Russian swimmer (born 1995)

Aleksandr Evgenyevich Maltsev (Александр Евгеньевич Мальцев, born 22 June 1995) is a 4-time world champion and 6-time European champion in artistic swimming (mixed duet) and a founder of men's artistic swimming in Russia. Aleksandr is the most titled male artistic swimmer in the world. He is recognized as the best male artistic swimmer in the world by the International Swimming Federation (FINA) (2015, 2017, 2019, 2021) and as the best male artistic swimmer in Europe by the European Swimming League (LEN) (2019, 2021).

==Career==
Maltsev was enrolled by his mother in a synchronized swimming group at a local sports school in St. Petersburg when he was 7. At the time, they accepted everyone, boys and girls. At age of 10, Maltsev was selected for the St. Petersburg municipal team and at 15, he was training with Russia's female synchronized swimmers for the first time. Despite being the only male synchronized swimmer in the national team, Maltsev continued to pursue his career even with attempts to divert his attention to water polo and diving. He continued to train his favorite sport even though many people did not understand or support his desires.

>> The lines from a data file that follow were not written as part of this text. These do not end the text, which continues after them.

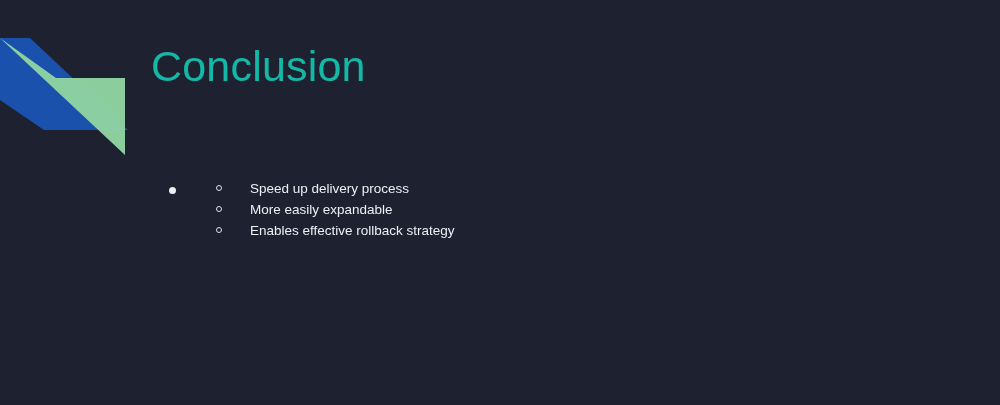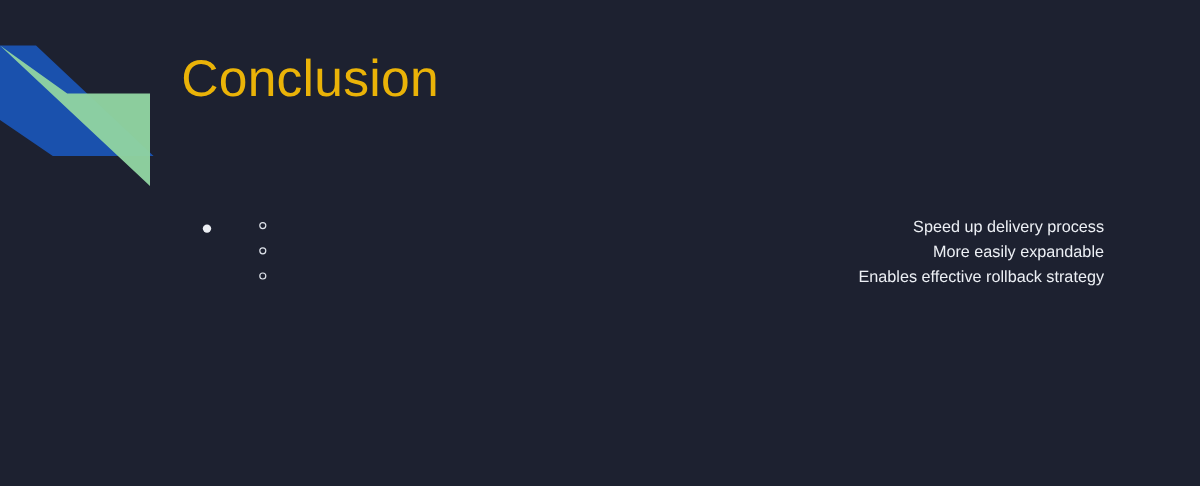--- a/index.html
+++ b/index.html
@@ -33,21 +33,21 @@
   }
 
   
   #slide-title {
     position: absolute;
     left: 151px;
     top: 42px;
     font-size: 43px;
     font-weight: 300;
     letter-spacing: 0.2px;
-    color: #eab308;
+    color: #14b8a6;
     line-height: 1.15;
     white-space: nowrap;
   }
 
   
   #slide-body {
     position: absolute;
     left: 160px;
     top: 178px;
     width: 760px;
@@ -101,21 +101,20 @@
     border-radius: 50%;
     border: 1.4px solid #dfe3ea;
     box-sizing: border-box;
     background: transparent;
   }
 
   .sub-wrap {
     margin-top: 3px;
     margin-bottom: 4px;
     margin-left: 5px;
-    text-align: right;
   }
 </style>
 </head>
 <body>
 
 <div id="slide">
 
   <svg id="logo-mark" viewBox="0 0 150 170" aria-hidden="true">
     <polygon points="0,38 0,100 44,130 128,130 30,38" fill="#1a51ad"></polygon>
     <polygon points="56,78 125,78 125,155 0,38" fill="#8fd3a1" opacity="0.97"></polygon>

In 2014, FINA officially approved of adding mixed-gender events in synchronized swimming and diving under its banner after a vote at the Extraordinary Congress in Doha (Qatar). Maltsev began pairing up with Darina Valitova. They competed at the Italian Open Test in Mixed Duet free where they took gold medals.

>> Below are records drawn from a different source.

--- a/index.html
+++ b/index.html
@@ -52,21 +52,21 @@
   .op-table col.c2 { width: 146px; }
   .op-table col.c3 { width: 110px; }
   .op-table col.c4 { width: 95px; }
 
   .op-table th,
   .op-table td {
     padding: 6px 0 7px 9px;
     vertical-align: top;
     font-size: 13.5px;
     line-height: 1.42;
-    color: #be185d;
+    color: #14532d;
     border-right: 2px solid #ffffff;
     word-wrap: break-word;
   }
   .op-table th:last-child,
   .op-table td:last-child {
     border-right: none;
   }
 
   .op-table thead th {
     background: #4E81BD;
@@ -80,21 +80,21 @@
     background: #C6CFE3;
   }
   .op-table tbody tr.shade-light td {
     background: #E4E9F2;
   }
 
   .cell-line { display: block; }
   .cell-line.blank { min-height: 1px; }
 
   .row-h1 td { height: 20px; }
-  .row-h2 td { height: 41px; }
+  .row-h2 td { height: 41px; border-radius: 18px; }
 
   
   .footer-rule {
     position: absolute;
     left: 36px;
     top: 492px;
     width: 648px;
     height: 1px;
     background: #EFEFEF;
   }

At the 2015 World Aquatics Championships in Kazan, Maltsev/Valitova represented Russia at the inaugural Mixed Duet in synchronized swimming, after leading the preliminaries in Mixed Duet technical, they finished second in the finals losing just 0.2122 points to Americans Bill May and Christina Jones. They avenged their loss by winning the gold in Mixed Duet free with a score of 91.7333 points ahead of May/Lum.

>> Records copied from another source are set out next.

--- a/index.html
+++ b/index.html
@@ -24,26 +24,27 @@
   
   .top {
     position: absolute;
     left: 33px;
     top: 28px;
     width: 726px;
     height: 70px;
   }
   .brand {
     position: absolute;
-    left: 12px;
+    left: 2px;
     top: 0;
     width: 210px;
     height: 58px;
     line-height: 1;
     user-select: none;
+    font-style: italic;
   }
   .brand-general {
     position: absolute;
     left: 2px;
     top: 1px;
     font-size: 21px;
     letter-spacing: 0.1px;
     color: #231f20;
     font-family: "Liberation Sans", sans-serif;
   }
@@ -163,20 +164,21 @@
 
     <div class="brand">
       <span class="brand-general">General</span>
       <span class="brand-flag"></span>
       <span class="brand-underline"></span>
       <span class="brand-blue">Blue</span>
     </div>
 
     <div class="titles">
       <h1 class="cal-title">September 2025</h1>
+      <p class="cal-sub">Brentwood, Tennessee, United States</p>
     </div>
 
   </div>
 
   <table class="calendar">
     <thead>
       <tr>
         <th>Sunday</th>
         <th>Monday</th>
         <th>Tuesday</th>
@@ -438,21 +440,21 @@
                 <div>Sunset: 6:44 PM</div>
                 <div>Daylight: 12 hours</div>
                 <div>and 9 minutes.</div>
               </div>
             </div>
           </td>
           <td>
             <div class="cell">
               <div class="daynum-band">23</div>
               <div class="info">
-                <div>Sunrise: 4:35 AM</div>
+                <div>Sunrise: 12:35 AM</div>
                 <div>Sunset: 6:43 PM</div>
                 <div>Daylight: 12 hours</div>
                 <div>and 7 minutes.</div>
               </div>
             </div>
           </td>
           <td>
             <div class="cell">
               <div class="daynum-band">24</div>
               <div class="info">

Maltsev partnered with Mikhaela Kalancha at the 2016 European Championships; where they won gold in mixed free and technical routines. In November 2016, the Maltsev/Kalancha pair performed the newly composed Swan Lake at the 11th FINA Synchronized Swimming World Trophy in Yangzhou (China) and won the title in 92.6000 points.
The next year, they took part in the 2017 World Aquatics Championships in Budapest, and won gold and silver in the mixed free and technical routines respectively.

In 2018, he began partnering with Mayya Gurbanberdieva. Their duet took gold medals in free routine of two steps of the FINA Artistic Swimming World Series 2018 in Paris and Syros Island. At the 2018 European Championships there they won gold in mixed free and technical routines.

In 2019, the Maltsev/Gurbanberdieva duet won the Superfinal of the FINA Artistic Swimming World Series, winning 10 gold medals in technical and free duets at the steps of this series (Kazan, Tokyo, Beijing, Barcelona, Budapest). A month later, in Gwangju Maltsev and Gurbanberdieva won 2 gold medals at the same World Championships for the first time in the history of mixed duets, performing with the technical routine "Tango" and the free one "Sing, Sing, Sing".

==Education==
He graduated from the Russian State University of Physical Education, Sport, Youth and Tourism. In 2017, he received a bachelor's degree in Physical culture. In 2019, he received a master's degree in Sports.

==Awards and titles==
- Honored Master of Sports of Russia.
- The best male artistic swimmer in the world (2015, 2017, 2019, 2021) by the FINA.
- The best male artistic swimmer in Europe (2019, 2021) by the LEN.